Matter of Smith v Quinn
2014 NY Slip Op 06345 [120 AD3d 1509]
September 25, 2014
Appellate Division, Third Department
Published by New York State Law Reporting Bureau pursuant to Judiciary Law § 431.
As corrected through Wednesday, October 29, 2014


[*1]
 In the Matter of Dwight Smith, Petitioner, v Donald Quinn, as Deputy Superintendent for Security at Great Meadow Correctional Facility, Respondent.

Dwight Smith, Coxsackie, petitioner pro se.

Eric T. Schneiderman, Attorney General, Albany (Peter H. Schiff of counsel), for respondent.

Proceeding pursuant to CPLR article 78 (transferred to this Court by order of the Supreme Court, entered in Washington County) to review a determination of the Superintendent of Great Meadow Correctional Facility which found petitioner guilty of violating certain prison disciplinary rules.

Petitioner disregarded several directives to proceed from the prison yard to the visiting room and, accordingly, was charged in an inmate misbehavior report with refusing a direct order and a movement regulation violation.

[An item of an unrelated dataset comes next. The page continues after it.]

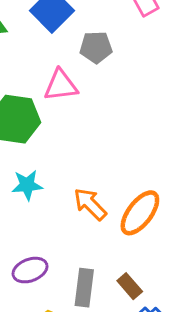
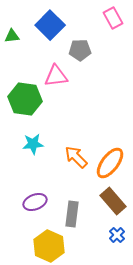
brown rectangle: (130, 286) -> (113, 201), moved, size x1.5

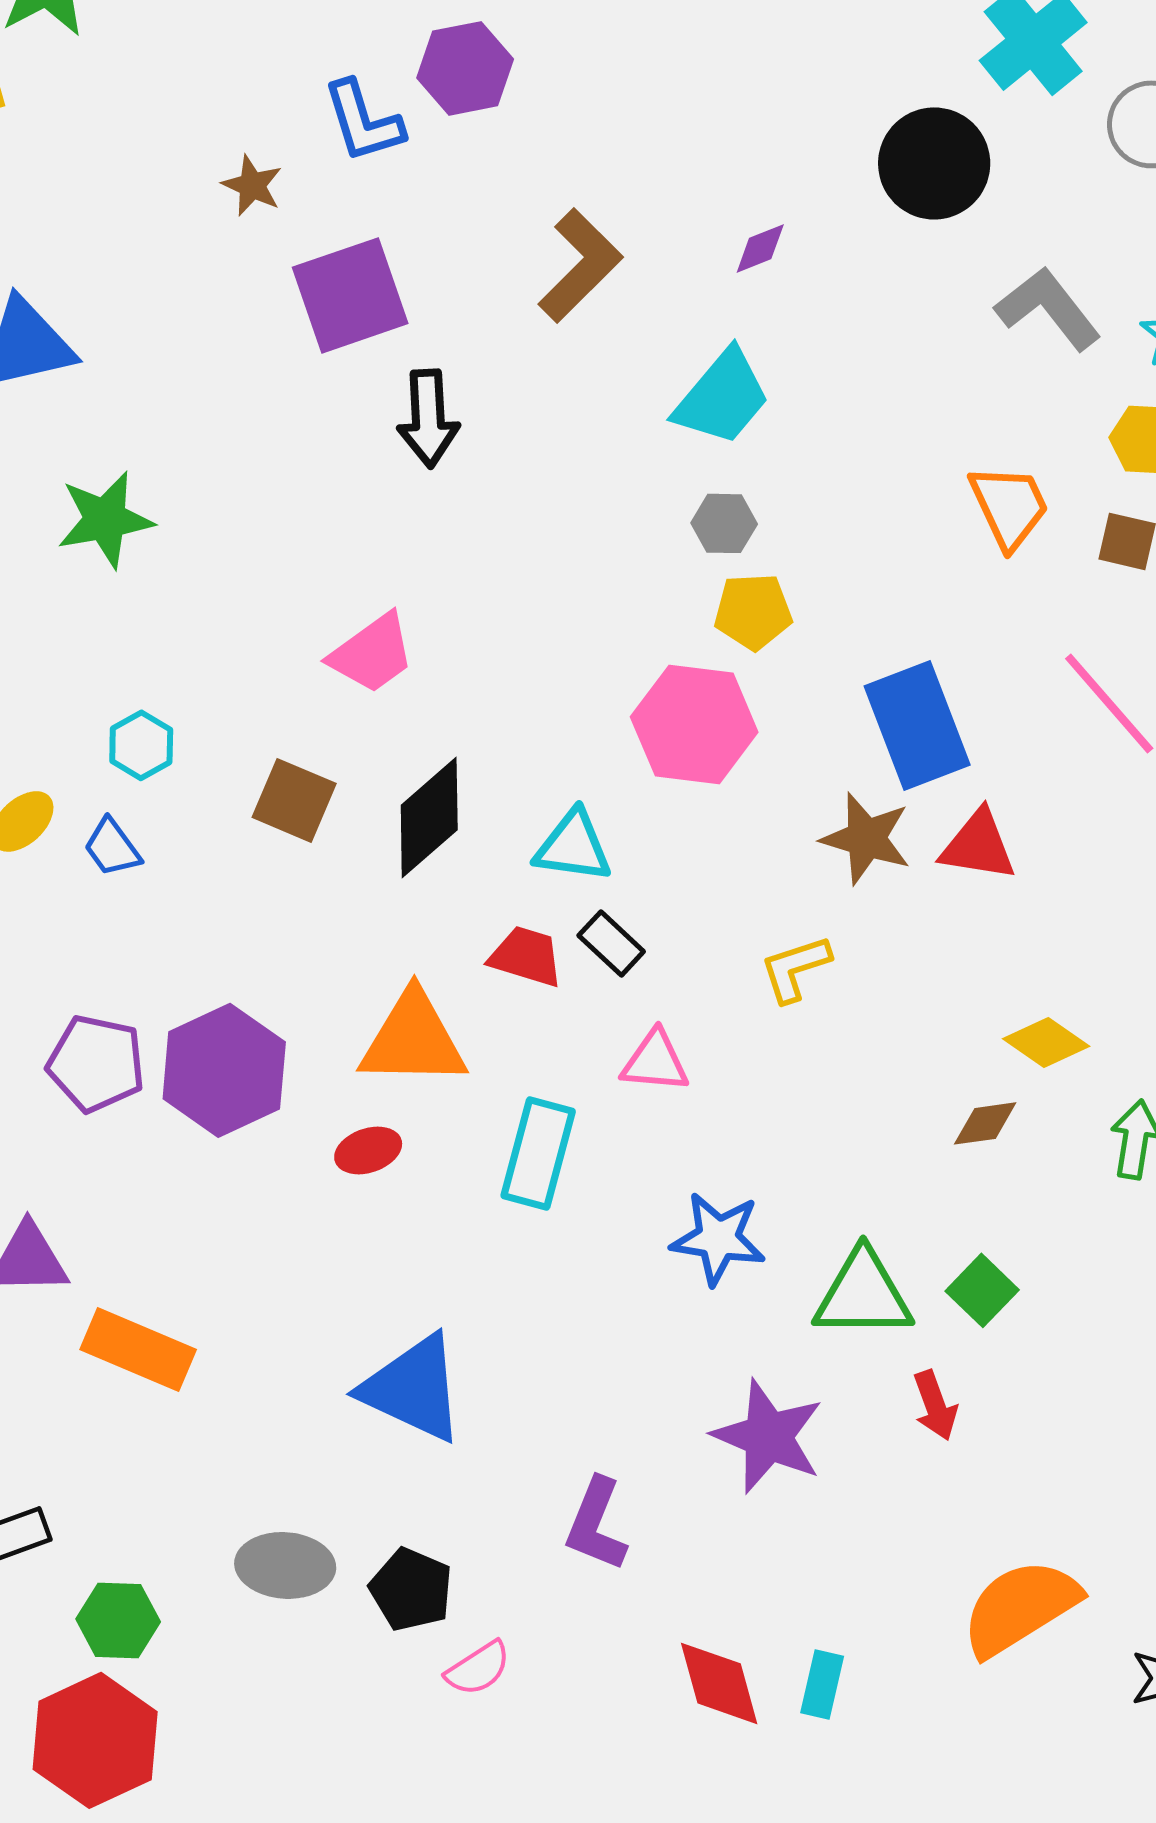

Petitioner was found guilty of the charges following a tier II disciplinary hearing, and the determination was affirmed upon administrative appeal. This CPLR article 78 proceeding ensued.

Although the Attorney General did not submit a complete certified hearing transcript with the answer (see CPLR 7804 [e]), he has subsequently done so. Petitioner has since reviewed the complete certified transcript and alleges no prejudice. Accordingly, we will disregard any procedural defect (see CPLR 2001; Matter of Cliff v Kingsley, 293 AD2d 954, 955 [2002]).

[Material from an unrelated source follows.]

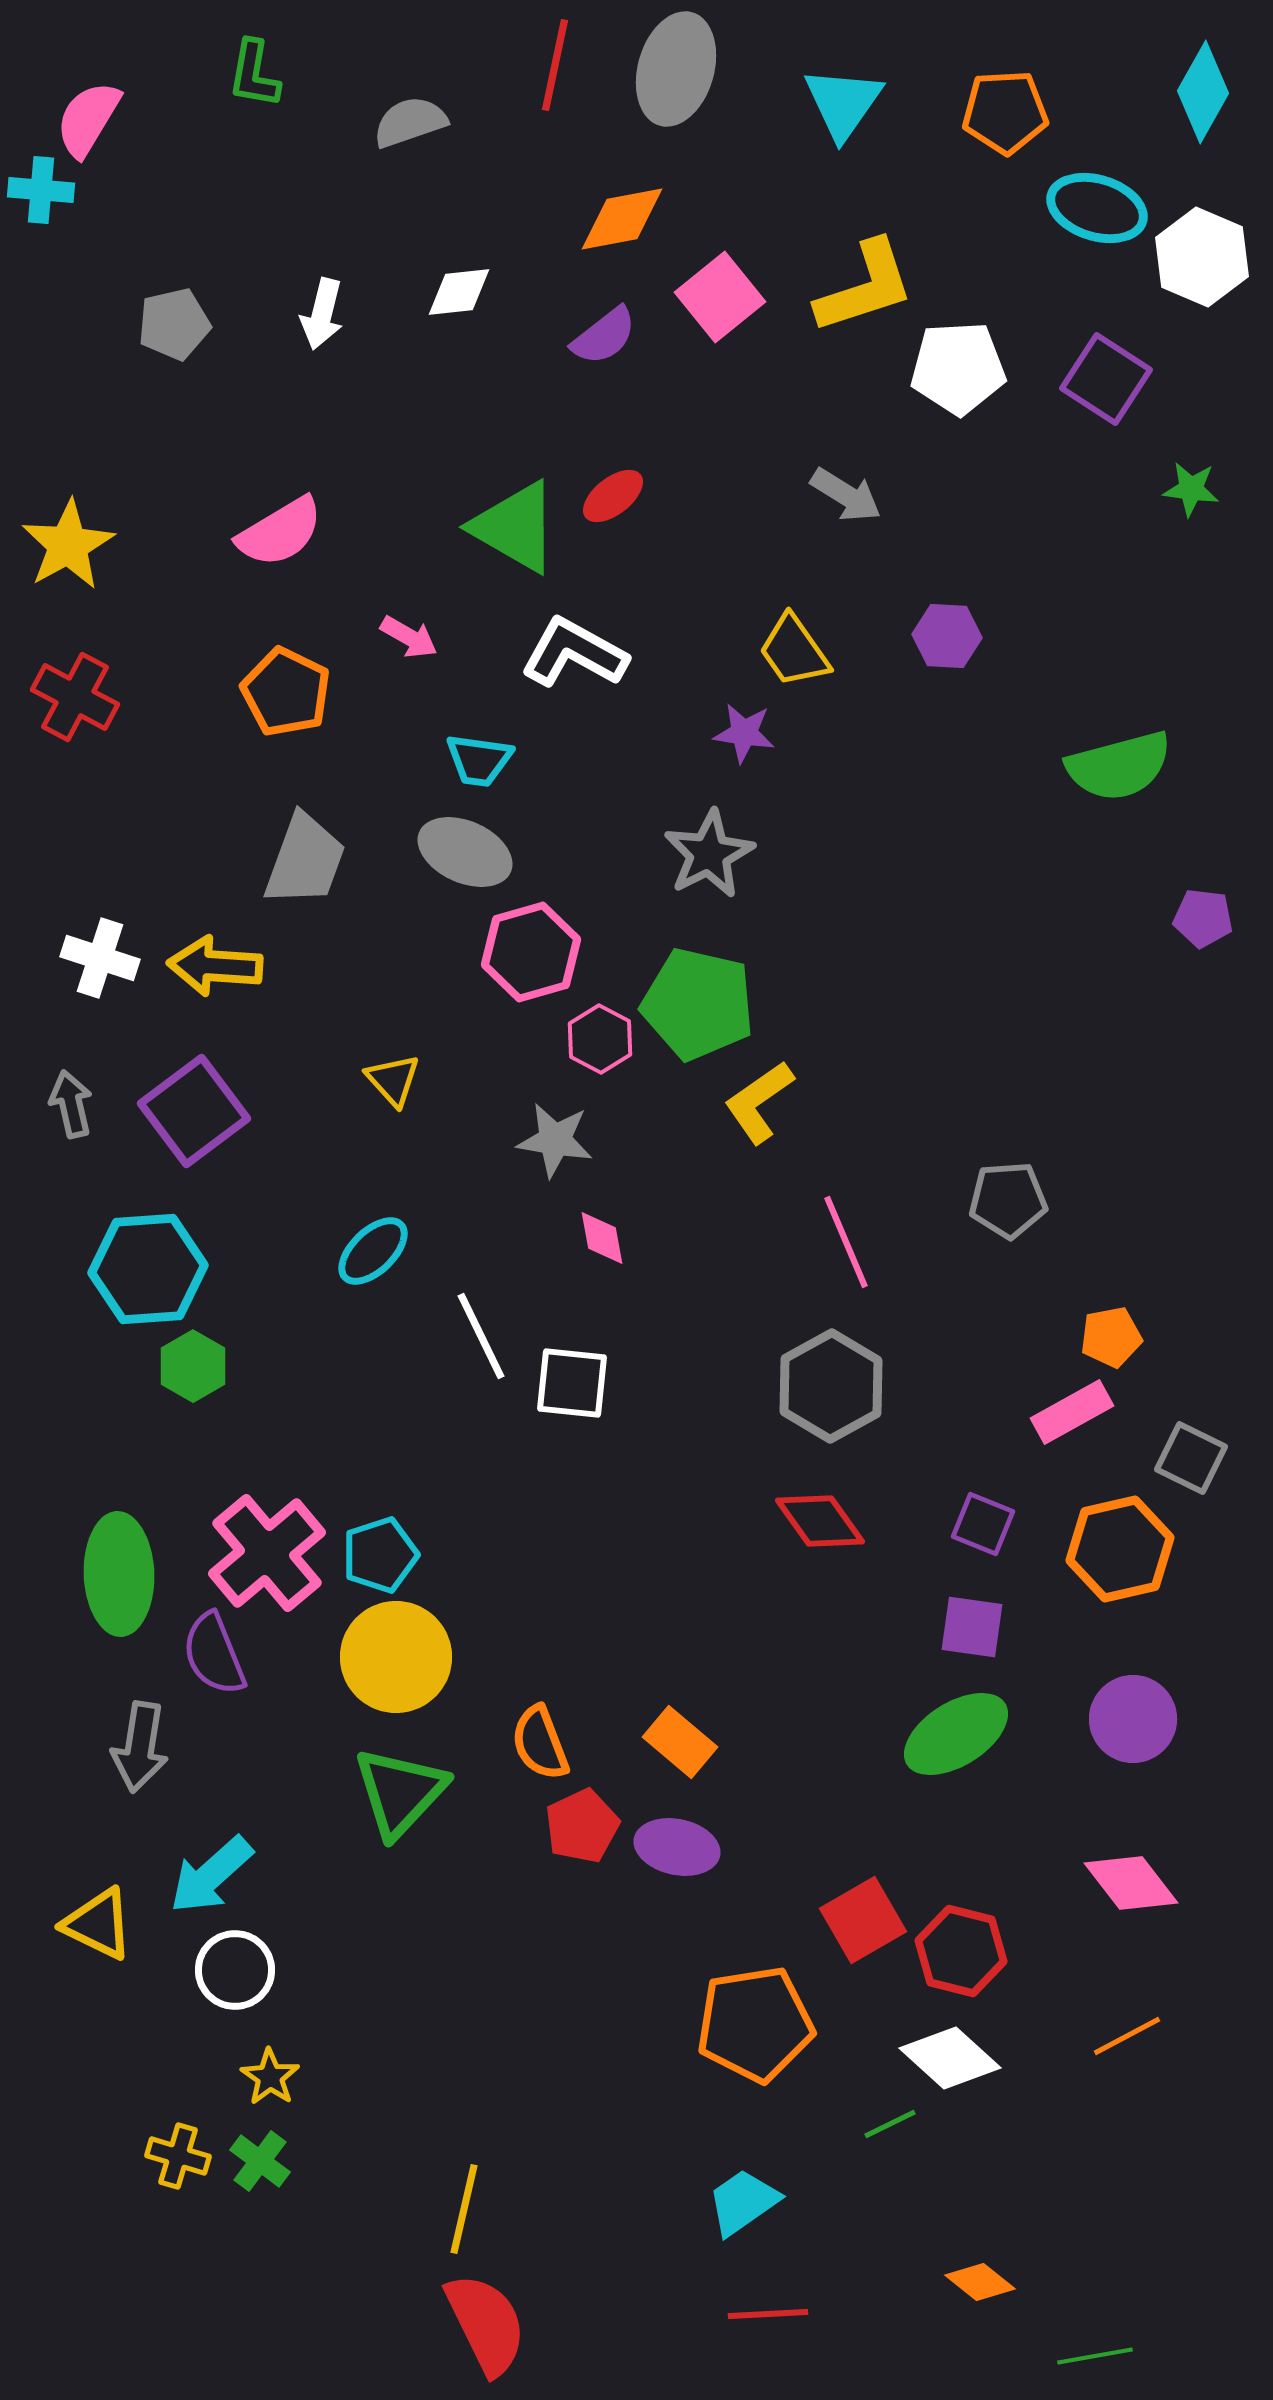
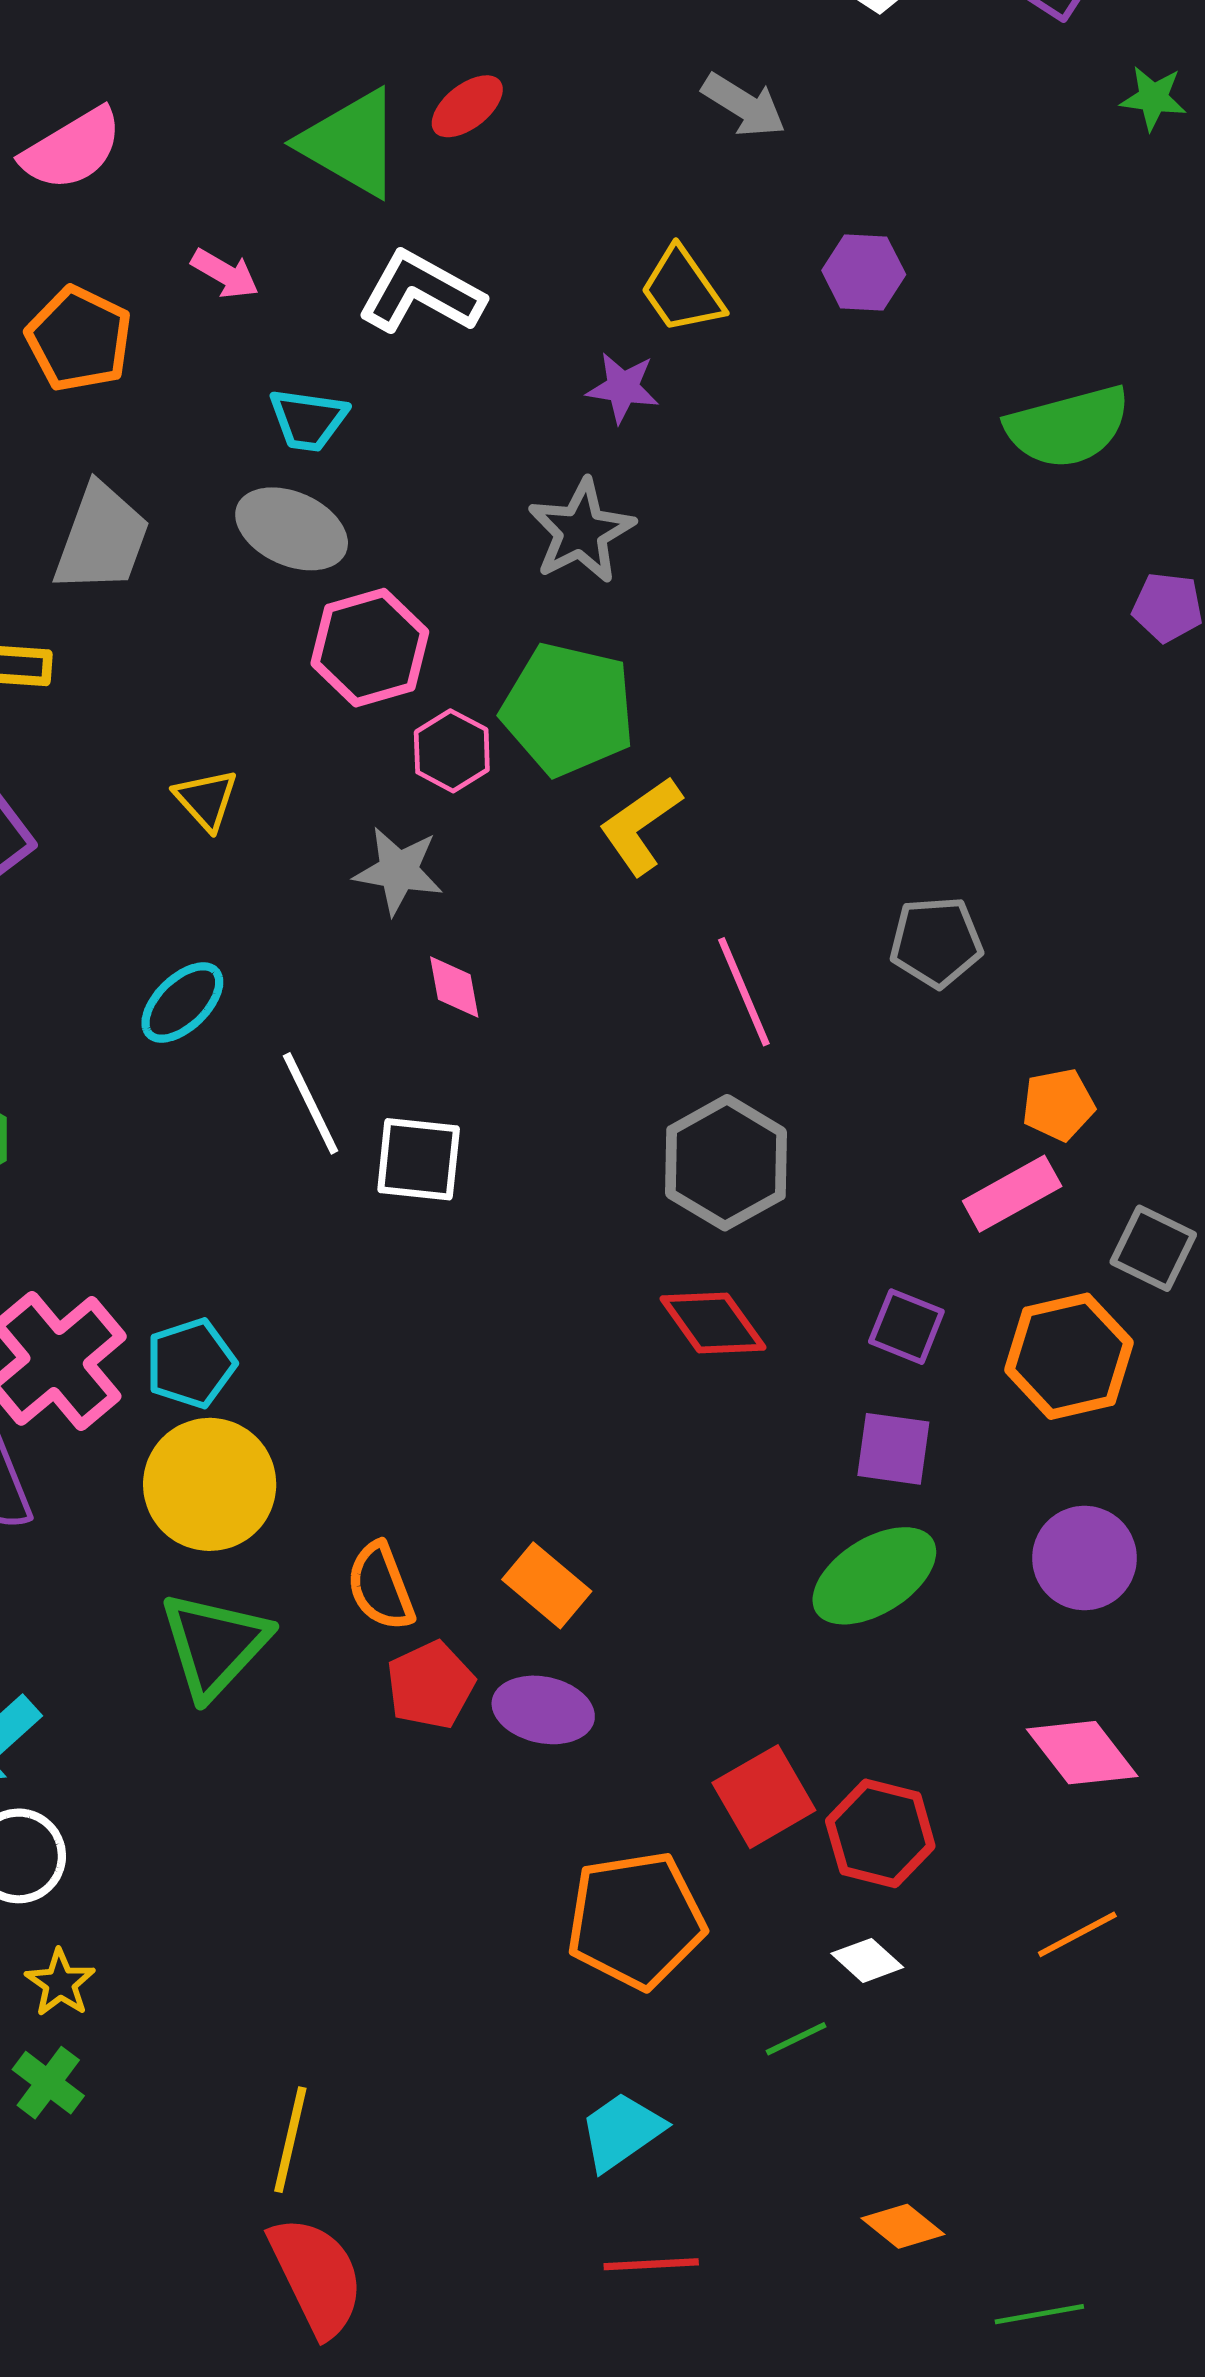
white diamond: (950, 2058) -> (867, 1960), size x0.6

Turning to the merits, the detailed misbehavior report provides substantial evidence to [*2]support the determination of guilt (see Matter of Walker v Bezio, 96 AD3d 1268 [2012]; Matter of Joseph v LaClair, 89 AD3d 1298 [2011], lv denied 18 NY3d 809 [2012]). The Hearing Officer was free to, and plainly did, reject the testimony of petitioner and an inmate witness that the loudspeakers in the yard were not functioning and that petitioner could not have heard the orders as a result (see Matter of Walker v Bezio, 96 AD3d at 1268). Any error in the denial of petitioner's request for work orders related to the loudspeakers was harmless in light of the documents provided to us by petitioner himself reflecting the lack of any such orders (see Matter of Proctor v Fischer, 107 AD3d 1267, 1268 [2013], lv denied 22 NY3d 853 [2013]; Matter of Carter v Goord, 266 AD2d 623, 624 [1999]). Petitioner's remaining contentions have been considered and determined to be without merit.

Peters, P.J., Lahtinen, Stein, Garry and Rose, JJ., concur. Adjudged that the determination is confirmed, without costs, and petition dismissed.